VII


Lázaro tomó al desierto, y el desierto lo acogió con el silbo del viento y el calor abrasador del Sol. De nuevo se sentó en una piedra; de nuevo levantó la azulada faz, la barba inculta. Y los dos agujeros negros, terribles, en que el hierro candente había trocado sus ojos, miraron al cielo. A lo lejos, la ciudad santa se agitaba, ruidosa; pero en torno de Lázaro todo estaba solitario y mudo; nadie se acercaba al lugar donde el resucitado por milagro acababa sus días; los vecinos habían abandonado hacía mucho tiempo sus casas. La ciencia maldita que Lázaro había adquirido en la tumba había sido hundida por el hierro candente en las profundidades del cráneo, desde donde, como emboscada, clavaba en el corazón de los hombres miles de miradas invisibles. De suerte que ya nadie osaba contemplar a Lázaro.

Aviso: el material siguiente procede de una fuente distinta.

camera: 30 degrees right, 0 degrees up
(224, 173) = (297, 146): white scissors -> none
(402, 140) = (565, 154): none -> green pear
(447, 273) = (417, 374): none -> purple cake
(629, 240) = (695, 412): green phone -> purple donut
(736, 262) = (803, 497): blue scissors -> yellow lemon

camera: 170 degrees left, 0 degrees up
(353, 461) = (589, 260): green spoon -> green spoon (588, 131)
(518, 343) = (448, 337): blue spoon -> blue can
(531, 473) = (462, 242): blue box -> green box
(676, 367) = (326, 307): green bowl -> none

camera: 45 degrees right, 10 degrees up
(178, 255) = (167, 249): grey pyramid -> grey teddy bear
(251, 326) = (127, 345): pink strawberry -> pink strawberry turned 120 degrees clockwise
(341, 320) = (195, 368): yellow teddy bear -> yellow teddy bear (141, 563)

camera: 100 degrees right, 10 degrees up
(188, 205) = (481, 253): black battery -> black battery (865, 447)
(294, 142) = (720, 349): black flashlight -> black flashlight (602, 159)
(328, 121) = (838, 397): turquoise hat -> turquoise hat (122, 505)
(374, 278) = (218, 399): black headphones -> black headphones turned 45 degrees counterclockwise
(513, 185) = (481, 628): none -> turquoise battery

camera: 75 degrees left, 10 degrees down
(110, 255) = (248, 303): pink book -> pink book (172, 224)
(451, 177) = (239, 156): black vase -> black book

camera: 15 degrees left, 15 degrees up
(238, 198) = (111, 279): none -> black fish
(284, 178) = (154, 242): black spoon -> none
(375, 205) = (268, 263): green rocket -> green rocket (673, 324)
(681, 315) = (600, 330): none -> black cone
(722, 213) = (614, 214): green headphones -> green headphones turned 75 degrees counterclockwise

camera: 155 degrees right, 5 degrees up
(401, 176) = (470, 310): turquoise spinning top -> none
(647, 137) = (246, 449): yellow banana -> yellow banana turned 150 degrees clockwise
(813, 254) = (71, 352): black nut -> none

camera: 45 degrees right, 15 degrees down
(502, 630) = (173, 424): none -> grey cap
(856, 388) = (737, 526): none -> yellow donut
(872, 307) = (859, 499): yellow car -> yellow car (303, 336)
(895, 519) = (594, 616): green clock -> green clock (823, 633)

Por la tarde, a la hora en que el Sol crecía y se empurpuraba, cercano al horizonte, Lázaro, ciego, echaba a andar, despacioso, en su seguimiento. Obeso y débil, se levantaba trabajosamente cuando se caía al tropezar con una piedra, y seguía andando, andando... Sobre el fondo escarlata del crepúsculo, sus brazos semejaban los de una gigantesca cruz negra.

Una tarde se fué, como de costumbre, y no volvió. Así acabó, a lo que parece, la segunda vida de Lázaro, que había pasado tres días bajo el misterioso poder de la muerte y había resucitado por milagro.